Last updated 3 months ago

Pypeline is a python library for easily creating concurrent data pipelines.

Architecture

When creating a program that performs several non-trivial operations over sequences in an efficient manner it common to end up doing the following:

  • Breaking the problem into several concurrent stages

  • Creating several worker entities at each stage to complete the task in parallel (if possible)

Given this you can end up having architectures such as this one

diagram

On each stage workers get the data from a queue structure from a previous stage, perform certain operations over it, and put the result into the next queue for another stage to consume. As shown in the diagram, the initial stage consumes the iterable source, and a final iterable sink is created to receive the results.

Basic Usage

With Pypeline you can create multi-stage data pipelines using familiar functions like map, flat_map, filter, etc. While doing so you will define a computational graph that specifies the operations to be performed at each stage, the amount of resources, and the type of workers you want to use. Pypeline comes with 3 main modules, each uses a different type of worker:

Processes

You can create a pipeline based on multiprocessing.Process workers by using the process module:

from pypeln import process as pr
import time
from random import random
def slow_add1(x):
time.sleep(random()) # <= some slow computation
return x + 1
def slow_gt3(x):
time.sleep(random()) # <= some slow computation
return x > 3
data = range(10) # [0, 1, 2, ..., 9]
stage = pr.map(slow_add1, data, workers = 3, maxsize = 4)
stage = pr.filter(slow_gt3, stage, workers = 2)
data = list(stage) # e.g. [5, 6, 9, 4, 8, 10, 7]

Here the following is happening:

  • A 3 stage pipeline is created (the data iterable is implicitly converted into an input stage with 1 worker).

  • A total of 6 Process workers (1 + 3 + 2) are created.

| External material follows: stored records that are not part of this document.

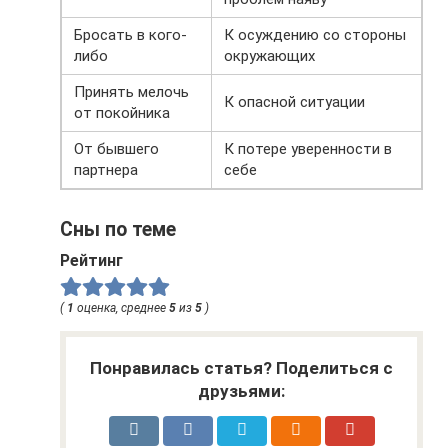
Бросать в кого-
К осуждению со стороны
либо
окружающих
Принять мелочь
К опасной ситуации
от покойника
От бывшего
К потере уверенности в
партнера
себе
Сны по теме
Рейтинг
(
1
оценка, среднее
5
из
5
)
Понравилась статья? Поделиться с
друзьями: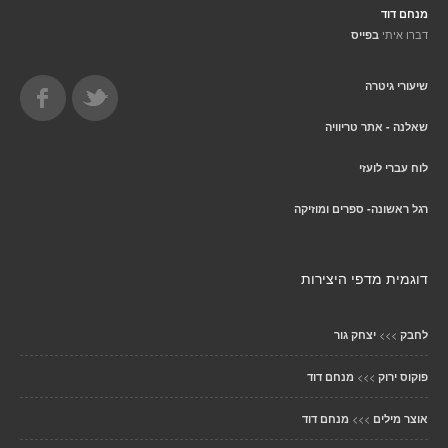
מנחם דוד
דברו איתי
בפייס
שיעורי גיטרה
שאלנה - אתר טריוויה
לוח עברי לועזי
רגל ראשונה- ספרים ומוזיקה
דוגמית מדפי היצירות
>>>
לחבק
יצחק גור
>>>
פוקוס ירוק
מנחם דוד
>>>
אוצר מילים
מנחם דוד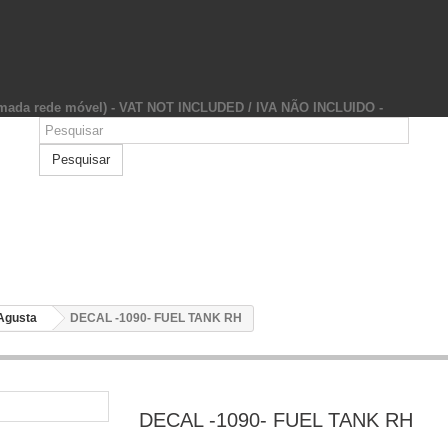
hamada rede móvel) - VAT NOT INCLUDED / IVA NÃO INCLUIDO -
Pesquisar
Agusta
DECAL -1090- FUEL TANK RH
DECAL -1090- FUEL TANK RH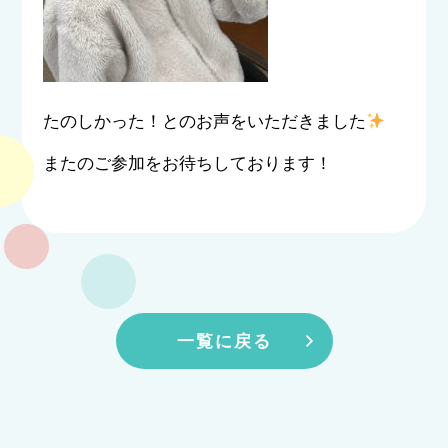
たのしかった！とのお声をいただきました
またのご参加をお待ちしております！
一覧に戻る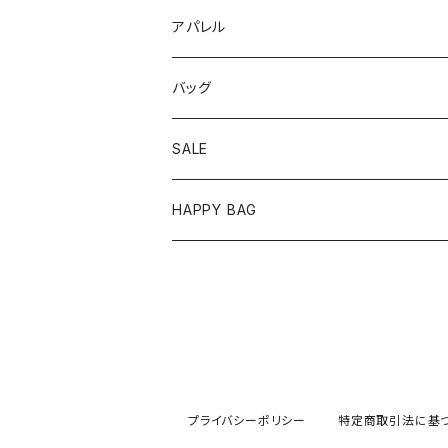
ピアス
アパレル
イヤリング
トップス
バッグ
リング
ワンピース
SALE
バングル/ブレスレット
ボトムス
HAPPY BAG
ネックレス
セットアップ
ヘアアクセサリー
アウター
イヤカフ
プライバシーポリシー
特定商取引法に基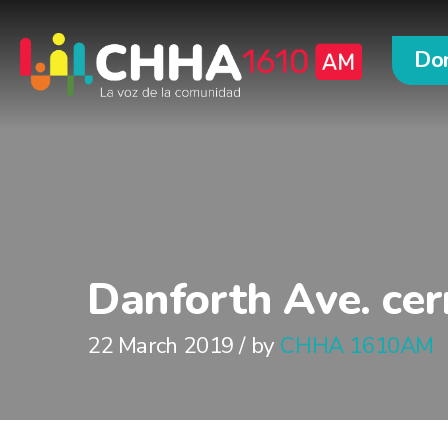
Do
Danforth Ave. ce
22 March 2019 / by
CHHA 1610AM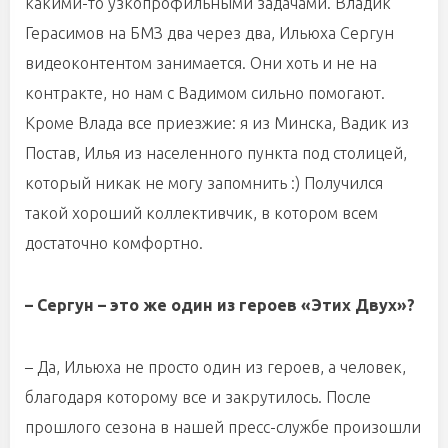
какими-то узкопрофильными задачами. Владик
Герасимов на БМЗ два через два, Ильюха Сергун
видеоконтентом занимается. Они хоть и не на
контракте, но нам с Вадимом сильно помогают.
Кроме Влада все приезжие: я из Минска, Вадик из
Постав, Илья из населенного пункта под столицей,
который никак не могу запомнить :) Получился
такой хороший коллективчик, в котором всем
достаточно комфортно.
– Сергун – это же один из героев «Этих Двух»?
– Да, Ильюха не просто один из героев, а человек,
благодаря которому все и закрутилось. После
прошлого сезона в нашей пресс-службе произошли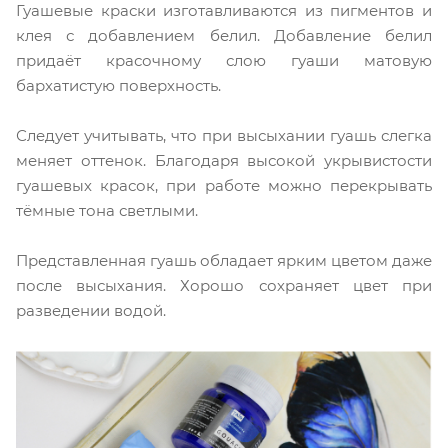
Гуашевые краски изготавливаются из пигментов и
клея с добавлением белил. Добавление белил
придаёт красочному слою гуаши матовую
бархатистую поверхность.
Следует учитывать, что при высыхании гуашь слегка
меняет оттенок. Благодаря высокой укрывистости
гуашевых красок, при работе можно перекрывать
тёмные тона светлыми.
Представленная гуашь обладает ярким цветом даже
после высыхания. Хорошо сохраняет цвет при
разведении водой.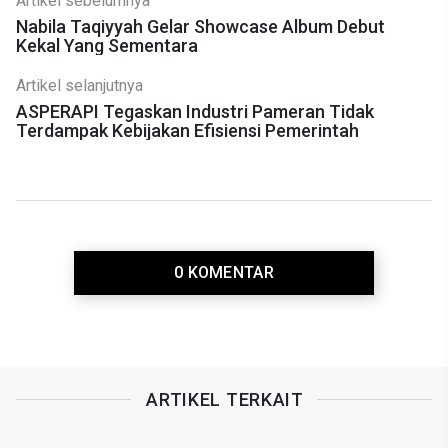
Artikel sebelumnya
Nabila Taqiyyah Gelar Showcase Album Debut
Kekal Yang Sementara
Artikel selanjutnya
ASPERAPI Tegaskan Industri Pameran Tidak
Terdampak Kebijakan Efisiensi Pemerintah
0 KOMENTAR
ARTIKEL TERKAIT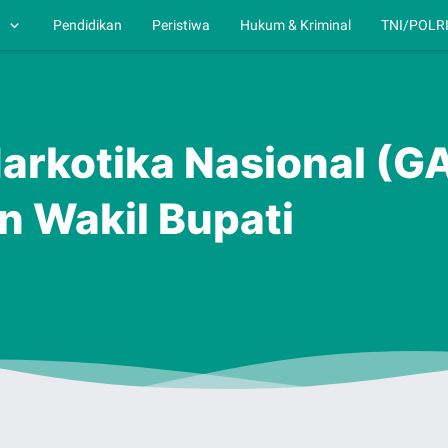
h
Pendidikan
Peristiwa
Hukum & Kriminal
TNI/POLR
Narkotika Nasional (
 Wakil Bupati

  • The maxsize parameter limits the amount of elements that the input Queue of a stage can hold.

Threads

You can create a pipeline based on threading.Thread workers by using the thread module:

from pypeln import thread as th
import time
from random import random
def slow_add1(x):
time.sleep(random()) # <= some slow computation
return x + 1
def slow_gt3(x):
time.sleep(random()) # <= some slow computation
return x > 3
data = range(10) # [0, 1, 2, ..., 9]
stage = th.map(slow_add1, data, workers = 3, maxsize = 4)
stage = th.filter(slow_gt3, stage, workers = 2)
data = list(stage) # e.g. [5, 6, 9, 4, 8, 10, 7]

Here we have the exact same situation as in the previous case except that the worker are Threads.

Tasks

You can create a pipeline based on asyncio.Task workers by using the asyncio_task module:

from pypeln import asyncio_task as aio
import asyncio
from random import random
async def slow_add1(x):
await asyncio.sleep(random()) # <= some slow computation
return x + 1
async def slow_gt3(x):
await asyncio.sleep(random()) # <= some slow computation
return x > 3
data = range(10) # [0, 1, 2, ..., 9]
stage = aio.map(slow_add1, data, workers = 3, maxsize = 4)
stage = aio.filter(slow_gt3, stage, workers = 2)
data = list(stage) # e.g. [5, 6, 9, 4, 8, 10, 7]

While conceptually similar there are a few differences to the previous 2 cases due to the nature of asyncio:

  • Everything is running in a single thread, as everything in asyncio.

  • Due to the light-weight nature of asyncio Tasks, workers are created dynamically. On each stage the maximum amount of workers running simultaneously is limited by the workers parameter, you can remove this bound by setting workers=0.